Mr. Hoekstra has emerged as a thorn in the side of the White House, the CIA, and the director of national intelligence over the issue of sharing information with Congress. He criticized the intelligence community on April 25 when, after more than six months, the White House informed Congress that Israel had taken out a North Korean-designed nuclear facility in Syria. He said yesterday that last month he declined a reprogramming request from an intelligence agency, promising to lift his hold only after the full committee is briefed.
But the matter of Executive Order 12333 is the straw that broke the camel's back. The order updated the role of America's 16 intelligence agencies and the National Security Council in budgeting, intelligence gathering, and authorization of covert operations.
Mr. Hoekstra said that from now on he was expecting the White House to be more collaborative in its approach to making intelligence policy. "The community has money they have under-spent, they have not spent all the money on the areas it says in the budget, and at the end of the year they want to move some money around," Mr. Hoekstra said. "I am not going to sign off on any of this until this kind of thing stops."
When asked for a response yesterday, a spokesman for the National Security Council, Gordon Johndroe, said, "We regularly consulted Congress." A senior administration official who briefed reporters yesterday said that the process of drafting the order involved a lot of consultation with Congress.
"We have spent specifically on the provisions in the draft executive order the better part of the last two or two and a half weeks dealing with multiple committees on the Hill — at the staff level, at the member level, making experts available to provide briefings," this official said. He went on to say that numerous committees were informed, adding, "There have been countless, countless hours by dozens and dozens of people who've been involved with this process — discussing, reviewing, and walking through the provisions of the order — various staffers, rooms full of staffers."
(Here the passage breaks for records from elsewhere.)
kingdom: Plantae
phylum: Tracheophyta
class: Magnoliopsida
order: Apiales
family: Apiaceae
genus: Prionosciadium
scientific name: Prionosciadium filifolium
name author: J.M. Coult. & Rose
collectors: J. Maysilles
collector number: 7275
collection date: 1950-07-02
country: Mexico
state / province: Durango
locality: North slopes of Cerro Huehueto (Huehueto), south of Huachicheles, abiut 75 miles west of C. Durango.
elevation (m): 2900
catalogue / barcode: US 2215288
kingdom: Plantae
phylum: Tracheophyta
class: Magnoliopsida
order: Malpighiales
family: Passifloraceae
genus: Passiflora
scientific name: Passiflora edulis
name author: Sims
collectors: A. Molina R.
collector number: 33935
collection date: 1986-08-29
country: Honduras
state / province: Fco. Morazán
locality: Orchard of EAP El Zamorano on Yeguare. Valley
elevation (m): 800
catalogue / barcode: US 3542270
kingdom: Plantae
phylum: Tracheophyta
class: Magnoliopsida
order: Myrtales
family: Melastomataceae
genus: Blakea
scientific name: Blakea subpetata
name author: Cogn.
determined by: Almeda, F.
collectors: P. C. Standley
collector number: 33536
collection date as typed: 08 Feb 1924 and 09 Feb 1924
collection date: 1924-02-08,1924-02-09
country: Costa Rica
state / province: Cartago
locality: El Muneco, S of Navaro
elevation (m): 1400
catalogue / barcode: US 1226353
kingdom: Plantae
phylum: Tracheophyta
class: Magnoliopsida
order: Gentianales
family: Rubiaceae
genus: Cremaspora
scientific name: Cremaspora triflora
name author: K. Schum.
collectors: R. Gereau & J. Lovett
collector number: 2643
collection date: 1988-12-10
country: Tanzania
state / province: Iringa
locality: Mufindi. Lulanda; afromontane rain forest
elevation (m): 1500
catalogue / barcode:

The chairman of the House intelligence panel, Rep. Silvestre Reyes, a Democrat from Texas, disagreed. He said, "After seven years of a go-it-alone presidency, perhaps I should expect nothing more from this White House. But this order will be binding on future administrations as well."
Mr. Hoekstra said in a statement, "As it was, the text of the order was not provided to the intelligence committee until 30 minutes before the committee was briefed and after it had been released on the Web. Given the impact that this order will have on America's intelligence community, and this committee's responsibility to oversee intelligence activities, this cannot be seen as anything other than an attempt to undercut congressional oversight."
Mr. Hoekstra said he received a phone call from the national security adviser, Stephen Hadley, after the briefing, in which Mr. Hadley told the lawmaker that he was interested in his feedback on the executive order. Mr. Hoekstra said he told the national security adviser that he would read the order during his vacation but asked him why he would seek his feedback on the document after the president signed it.
The new executive order, which has been declassified and is featured on the White House Web site, appears to reaffirm the role of the director of national intelligence as the sole authority in tasking intelligence collection to other intelligence agencies such as the CIA and the National Security Agency. The order also gives the CIA the primary role in executing covert operations, or secret and often lethal activities approved by the president. The director of national intelligence will have oversight authority over the CIA, and the National Security Council will provide the president with policy options regarding covert action.